Werther Santana|Estadão
Werther Santana|Estadão

'PSDB não é beneficiário do impeachment', diz Aécio

Presidente-nacional do partido afirmou que participação seria com 'integral apoio político' e 'credibilidade' para apoiar uma agenda emergencial para o País

Isabela Bonfim, O Estado de S.Paulo

22 de março de 2016 | 18h14

BRASÍLIA - O presidente nacional do PSDB, Aécio Neves (MG), afirmou nesta terça-feira, 22, que o PSDB não tem benefícios com um eventual impeachment. "Não é o PSDB o beneficiário disso. Ao contrário, quem eventualmente assumirá o governo é quem participou deste governo até aqui", disse em referência ao PMDB.

O tucano afastou a possibilidade de o PSDB participar de um eventual governo Michel Temer, ocupando cargos, diferentemente do que demonstrou José Serra (PSDB-SP) em entrevista ao Estadão publicada nesta segunda-feira. Segundo ele, o partido não fugirá de sua responsabilidade e ajudará a elaborar uma "agenda emergencial" para reconstruir o País.

Aécio contou ter encontrado um vice-presidente "muito sereno e consciente do seu papel nesse instante" para longa "conversa republicana em que avaliamos os cenários que estão à nossa frente".

"No meu sentimento, falo como presidente do partido, a nossa contribuição não é ocupando cargos num eventual futuro governo, é dando nosso integral apoio político e usando da credibilidade que dispomos com setores da sociedade para apoiar uma agenda emergencial para o Brasil", disse o presidente-nacional do PSDB.

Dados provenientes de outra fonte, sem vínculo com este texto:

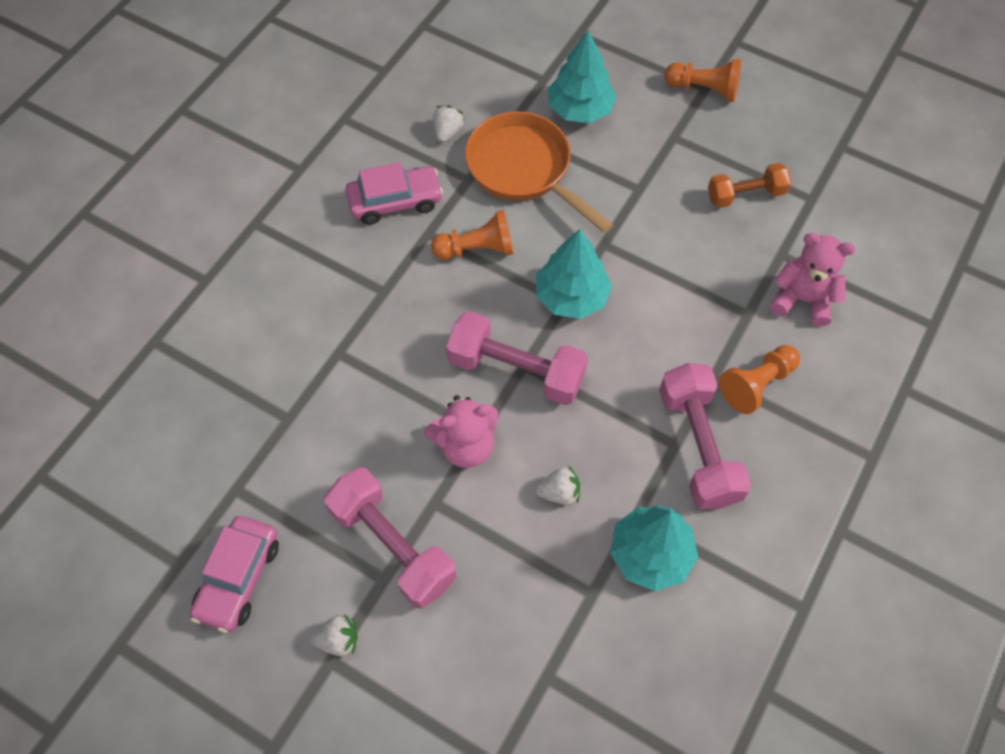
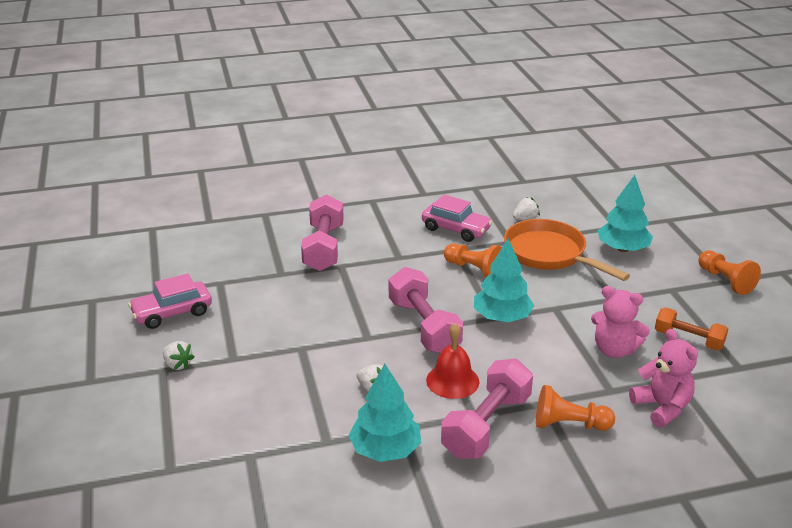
camera: 45 degrees right, 30 degrees down
(392, 545) = (256, 349): pink dumbbell -> pink dumbbell (324, 248)
(465, 445) = (351, 337): pink teddy bear -> pink teddy bear (614, 350)
(524, 170) = (549, 254): orange pan -> orange pan turned 45 degrees counterclockwise
(615, 418) = (452, 381): none -> red bell

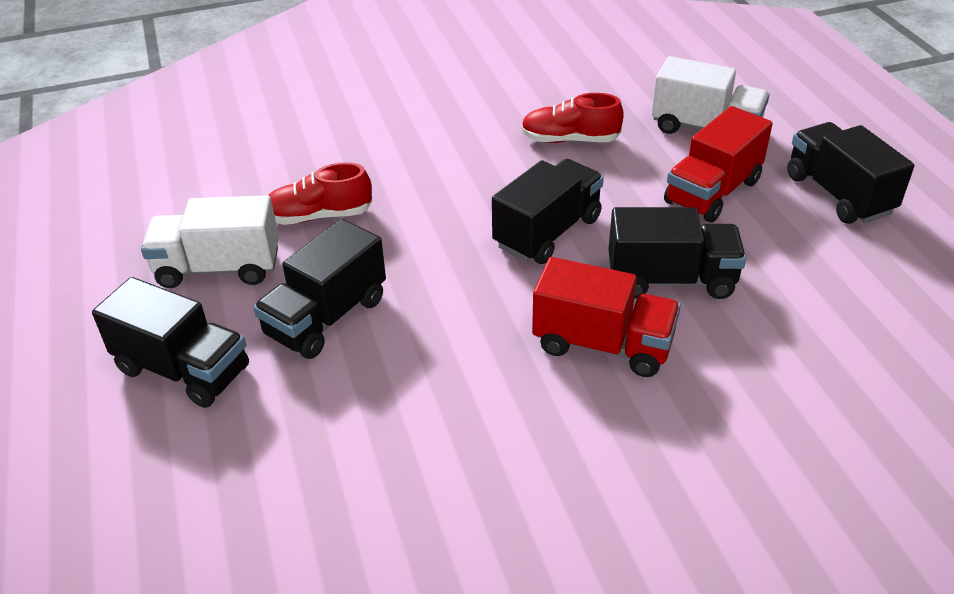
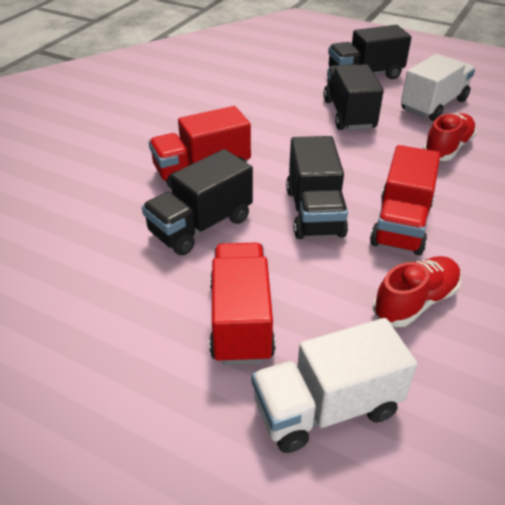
camera: 135 degrees right, 0 degrees up
(492, 183) = (401, 224): none -> red truck
(838, 194) = (125, 396): black truck -> none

Quanto a entrevista que José Serra concedeu ao Estadão, sugerindo possível atuação na equipe econômica de um governo Temer, Aécio afirmou que esta é uma "opinião pessoal" do senador e que ele tem direito a exprimi-la.

Renan Calheiros. Aécio também demonstrou otimismo com o encaminhamento do processo de impeachment da presidente Dilma Rousseff. Segundo ele, há expectativa de que o processo tramite rapidamente pela Câmara e venha a ser aprovado também pelo Senado. Mas o tucano fez, novamente, críticas às posições do presidente do Senado, Renan Calheiros (PMDB-AL).

"Nós percebemos que a base do PMDB avança numa velocidade maior que o presidente do Senado. Ele tem sido cauteloso. Mas do que conheço do senador Renan, ele não ficará contra uma posição que seja majoritária de seu partido", afirmou Aécio.

Pouco antes, Renan deu declarações relembrando que, ainda que autorizado pela Câmara, o processo de impeachment é avaliado pelo presidente do Senado. Ele também condenou a possibilidade de impeachment sem caracterização de crime de responsabilidade. "Quando o impeachment acontece sem essa caracterização, o nome sinceramente não é impeachment, é outro nome", disse Renan.

Logo em seguida, o presidente do Senado se encontrou com o líder do PMDB na Câmara, Leonardo Picciani (RJ), e com o também peemedebista Marcelo Castro, ministro da Saúde. Ambos fazem parte da ala mais governista do partido.